• EXERCISE BRIEF: Return the full article below about Rand Paul and the GOP word for word, with nothing changed or left out.

• PASSAGE:

Rand Paul hangs a lantern on his foreign policy problem with the GOP

In a fascinating piece in USA Today, Glenn Reynolds (AKA Instapundit) urged the Republican Party in control of the next Congress to pass six bills right away. They are not cautious proposals.

Reynolds’s suggestions include repealing the drinking age currently pegged at 21-years-old, the decriminalization of marijuana at the federal level, liberalizing Clinton-era entertainment copyright laws, increasing access to pharmaceutical contraceptives, and eliminating public-sector employee unions. These proposals are as politically savvy as they are smart policy; they cleave off portions of the youth vote for whom corporate tax policy is a perfectly abstract concept and they target Democratic constituencies that thrive in environments in which competition is limited.

All of these policies could be considered appeals to a species of libertarianism. The GOP base is growing increasingly friendly toward the libertarian approach to contentious policy matters on the domestic front, but libertarian prescriptions for America’s challenges abroad are far less appealing to the broadest segment of the Republican coalition.

This is the central problem plaguing Sen. Rand Paul’s (R-KY) nascent presidential campaign. The junior Kentucky senator represents the vanguard of influential libertarian-leaning Republicans wresting control of the party away from the compassionate conservatives of an earlier era. The proliferation of conflicts abroad and threats to American national security posed by both state and non-state actors has, however, made the GOP decidedly less friendly toward the libertarian embrace of American retrenchment.

• SUPPLIED DATA:

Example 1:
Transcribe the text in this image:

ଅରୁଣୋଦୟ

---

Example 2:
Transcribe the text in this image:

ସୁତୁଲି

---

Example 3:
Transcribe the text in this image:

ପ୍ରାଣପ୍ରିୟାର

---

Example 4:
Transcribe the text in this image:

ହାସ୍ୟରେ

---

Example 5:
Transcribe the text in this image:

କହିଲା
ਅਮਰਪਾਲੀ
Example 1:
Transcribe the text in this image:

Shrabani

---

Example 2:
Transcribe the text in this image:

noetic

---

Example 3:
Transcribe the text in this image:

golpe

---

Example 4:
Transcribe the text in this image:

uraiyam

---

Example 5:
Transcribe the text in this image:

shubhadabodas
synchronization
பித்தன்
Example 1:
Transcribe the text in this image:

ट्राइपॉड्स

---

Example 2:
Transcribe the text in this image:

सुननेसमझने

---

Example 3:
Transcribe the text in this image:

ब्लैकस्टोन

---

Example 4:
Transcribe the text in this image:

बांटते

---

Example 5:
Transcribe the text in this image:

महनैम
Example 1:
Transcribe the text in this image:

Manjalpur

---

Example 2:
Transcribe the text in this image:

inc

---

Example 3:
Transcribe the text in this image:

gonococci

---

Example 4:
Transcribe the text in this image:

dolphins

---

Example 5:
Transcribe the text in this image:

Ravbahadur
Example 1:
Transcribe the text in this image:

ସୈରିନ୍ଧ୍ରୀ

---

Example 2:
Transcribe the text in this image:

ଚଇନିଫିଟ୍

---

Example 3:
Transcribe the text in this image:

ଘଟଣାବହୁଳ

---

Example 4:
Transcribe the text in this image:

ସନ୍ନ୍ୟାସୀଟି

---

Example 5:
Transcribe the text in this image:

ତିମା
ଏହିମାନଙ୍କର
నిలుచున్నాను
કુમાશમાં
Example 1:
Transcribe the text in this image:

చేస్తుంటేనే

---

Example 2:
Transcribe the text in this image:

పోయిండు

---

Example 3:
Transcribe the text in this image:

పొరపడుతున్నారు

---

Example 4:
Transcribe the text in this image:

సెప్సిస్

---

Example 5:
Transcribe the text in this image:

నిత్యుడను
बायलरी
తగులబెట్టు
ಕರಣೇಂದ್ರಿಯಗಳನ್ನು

• WRITTEN ANSWER:
Rand Paul hangs a lantern on his foreign policy problem with the GOP

In a fascinating piece in USA Today, Glenn Reynolds (AKA Instapundit) urged the Republican Party in control of the next Congress to pass six bills right away. They are not cautious proposals.

Reynolds’s suggestions include repealing the drinking age currently pegged at 21-years-old, the decriminalization of marijuana at the federal level, liberalizing Clinton-era entertainment copyright laws, increasing access to pharmaceutical contraceptives, and eliminating public-sector employee unions. These proposals are as politically savvy as they are smart policy; they cleave off portions of the youth vote for whom corporate tax policy is a perfectly abstract concept and they target Democratic constituencies that thrive in environments in which competition is limited.

All of these policies could be considered appeals to a species of libertarianism. The GOP base is growing increasingly friendly toward the libertarian approach to contentious policy matters on the domestic front, but libertarian prescriptions for America’s challenges abroad are far less appealing to the broadest segment of the Republican coalition.

This is the central problem plaguing Sen. Rand Paul’s (R-KY) nascent presidential campaign. The junior Kentucky senator represents the vanguard of influential libertarian-leaning Republicans wresting control of the party away from the compassionate conservatives of an earlier era. The proliferation of conflicts abroad and threats to American national security posed by both state and non-state actors has, however, made the GOP decidedly less friendly toward the libertarian embrace of American retrenchment.